Thermodynamic analysis of compressed and liquid carbon dioxide energy storage system integrated with steam cycle for flexible operation of thermal power plant

Abstract

In order to achieve global carbon neutrality, it is expected that the proportion of renewable energy will increase. As the share of renewable energy increases, the problem of renewable energy intermittency will become more pronounced and has to be resolved for the sake of grid stability. To address this issue, an enhanced thermal power plant's load-following capability will be demanded. To effectively operate thermal power plant more flexibly, an integration concept of the energy storage system with the steam cycle of the thermal power plant is suggested in this work.
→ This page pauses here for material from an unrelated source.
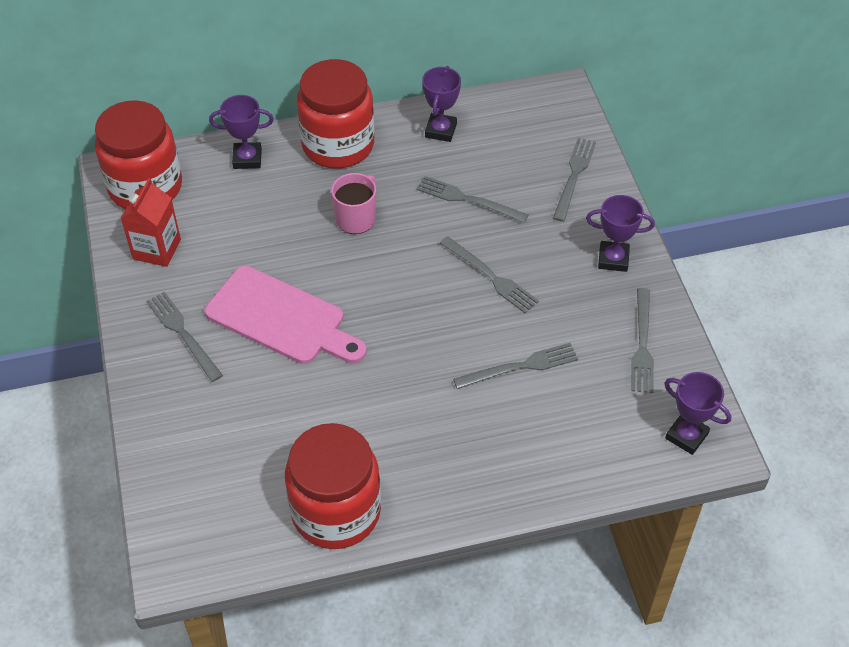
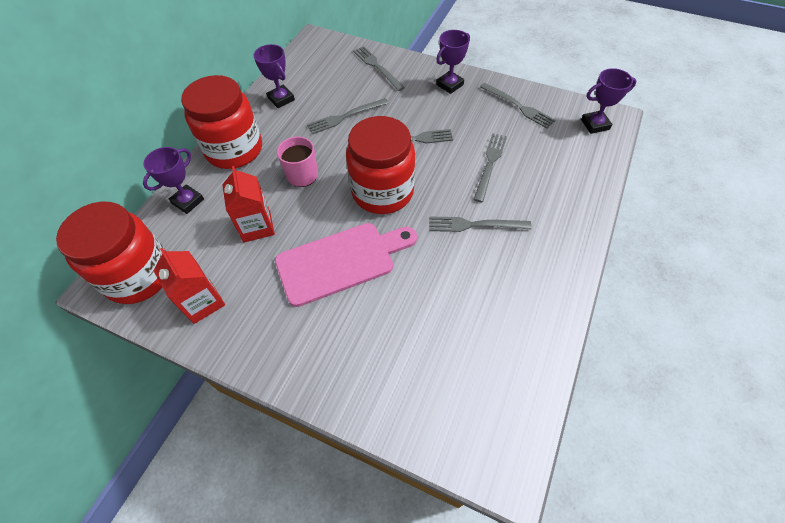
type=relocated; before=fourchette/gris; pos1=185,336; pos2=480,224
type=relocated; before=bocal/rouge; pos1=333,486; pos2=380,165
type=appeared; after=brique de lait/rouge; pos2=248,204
Moreover, a compressed carbon dioxide energy storage system is specifically recommended as a promising Energy storage system technology for this purpose due to its advantages of having competitive round-trip efficiency, good possibility of realizing large capacity, and delivering adequate power. In this paper, four process layouts using carbon dioxide for energy storage system are suggested and evaluated thermodynamically. From the analysis, it is first shown that this system can achieve round-trip efficiency of 64% and energy density of 3.8 kWh//m3. In order to further improve the energy density, three layouts of liquefied carbon dioxide energy storage systems are suggested by adopting idea from a liquefied air energy storage system. These proposed system processes were designed and evaluated to achieve maximum round-trip efficiency of 46% and energy density of 36 kWh/m3, increasing by nine times than the previously reported value for compressed carbon dioxide energy storage system, which shows that there is a trade-off between round-trip efficiency and energy density in compressed carbon dioxide energy storage system.